Monday, April 1, 2013

A kick in the butt from the Grit Doctor

Sometimes we need someone to kick us in the behind and get us moving.  If we are to believe the news reports of the ever-growing problem of obesity in the United States, many of us need some encouragement.  That's exactly what Ruth Field, a.k.a., The Grit Doctor, gives the readers of her book Get Off Your A-- and Run! A Tough-Love Running Program for Losing the Excuses and the Weight.  (This is the U.S version of her U.K. release, Run Fat B---h Run.) (She doesn't obscure the naughty words.  This is a family blog, so I have chosen to redact her words. . . .)

Field takes a basic, no-nonsense approach to get the non-runner out the door.  Her premise is that anyone can do it.  Her plan is pretty basic: start walking for an hour and a half, several days a week.  Eventually start jogging part of it.  She's realistic about the fact that it won't be easy to get started: "Embracing the fact that this is going to be hard is the only cure for the terminally unmotivated."  And she's not out to make you into a speed demon: "Go slow.  Go slower.  As slowly as is humanly possible.  The aim is to go as slowly as you can for as long as you can without having to stop.  As soon as you have to stop, it is time to walk, not to sit down . . ."  Sound advice for beginning runners who give up too quickly because they go too fast.
####
Assignment 1: What nickname does Ruth Field go by, according to the blog post?
Assignment 2: Echo the passage of the blog post starting with "A kick in the" and going on through "words. . . .)".
####
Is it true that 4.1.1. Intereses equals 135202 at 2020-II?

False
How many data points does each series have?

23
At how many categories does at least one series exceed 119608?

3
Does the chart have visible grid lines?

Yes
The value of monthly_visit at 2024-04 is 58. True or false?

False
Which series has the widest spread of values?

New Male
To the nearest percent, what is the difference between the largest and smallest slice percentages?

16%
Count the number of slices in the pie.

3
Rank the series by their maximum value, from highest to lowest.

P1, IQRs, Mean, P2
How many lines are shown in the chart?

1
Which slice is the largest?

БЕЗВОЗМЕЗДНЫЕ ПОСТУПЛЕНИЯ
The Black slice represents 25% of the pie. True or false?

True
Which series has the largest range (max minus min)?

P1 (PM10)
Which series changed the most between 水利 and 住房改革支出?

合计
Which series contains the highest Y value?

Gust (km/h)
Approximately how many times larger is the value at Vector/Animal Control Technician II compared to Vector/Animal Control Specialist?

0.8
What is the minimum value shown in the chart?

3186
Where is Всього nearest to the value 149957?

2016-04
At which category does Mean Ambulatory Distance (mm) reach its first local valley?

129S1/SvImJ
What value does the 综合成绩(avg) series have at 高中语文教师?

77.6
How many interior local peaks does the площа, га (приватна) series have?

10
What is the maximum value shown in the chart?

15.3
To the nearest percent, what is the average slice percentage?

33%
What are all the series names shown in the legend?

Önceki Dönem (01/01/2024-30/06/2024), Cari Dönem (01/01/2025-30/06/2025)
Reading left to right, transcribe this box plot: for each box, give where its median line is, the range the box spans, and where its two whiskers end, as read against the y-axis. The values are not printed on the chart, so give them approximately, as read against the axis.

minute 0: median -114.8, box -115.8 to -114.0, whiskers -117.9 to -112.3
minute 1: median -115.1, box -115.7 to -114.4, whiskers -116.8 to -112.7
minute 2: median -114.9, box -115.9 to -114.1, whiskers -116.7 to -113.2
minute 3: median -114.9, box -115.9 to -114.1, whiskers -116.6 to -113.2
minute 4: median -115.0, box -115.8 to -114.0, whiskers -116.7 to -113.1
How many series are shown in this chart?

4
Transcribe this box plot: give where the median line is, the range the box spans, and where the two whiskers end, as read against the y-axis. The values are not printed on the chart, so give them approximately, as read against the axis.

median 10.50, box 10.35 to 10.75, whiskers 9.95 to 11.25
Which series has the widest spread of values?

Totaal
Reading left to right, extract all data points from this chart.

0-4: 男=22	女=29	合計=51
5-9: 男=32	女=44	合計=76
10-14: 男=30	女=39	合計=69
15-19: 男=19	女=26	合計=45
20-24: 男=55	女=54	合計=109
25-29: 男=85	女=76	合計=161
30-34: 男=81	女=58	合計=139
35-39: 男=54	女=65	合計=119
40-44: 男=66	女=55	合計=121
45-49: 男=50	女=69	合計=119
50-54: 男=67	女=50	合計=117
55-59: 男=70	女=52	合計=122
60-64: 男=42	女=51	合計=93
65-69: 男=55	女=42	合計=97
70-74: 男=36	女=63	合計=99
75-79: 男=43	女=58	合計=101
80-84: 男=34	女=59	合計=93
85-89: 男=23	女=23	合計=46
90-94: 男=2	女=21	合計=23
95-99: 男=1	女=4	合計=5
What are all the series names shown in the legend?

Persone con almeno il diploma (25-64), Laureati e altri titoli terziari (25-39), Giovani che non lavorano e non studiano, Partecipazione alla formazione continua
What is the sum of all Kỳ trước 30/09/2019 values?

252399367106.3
####
Your response 1: The Grit Doctor

Your response 2:
A kick in the butt from the Grit Doctor

Sometimes we need someone to kick us in the behind and get us moving.  If we are to believe the news reports of the ever-growing problem of obesity in the United States, many of us need some encouragement.  That's exactly what Ruth Field, a.k.a., The Grit Doctor, gives the readers of her book Get Off Your A-- and Run! A Tough-Love Running Program for Losing the Excuses and the Weight.  (This is the U.S version of her U.K. release, Run Fat B---h Run.) (She doesn't obscure the naughty words.  This is a family blog, so I have chosen to redact her words. . . .)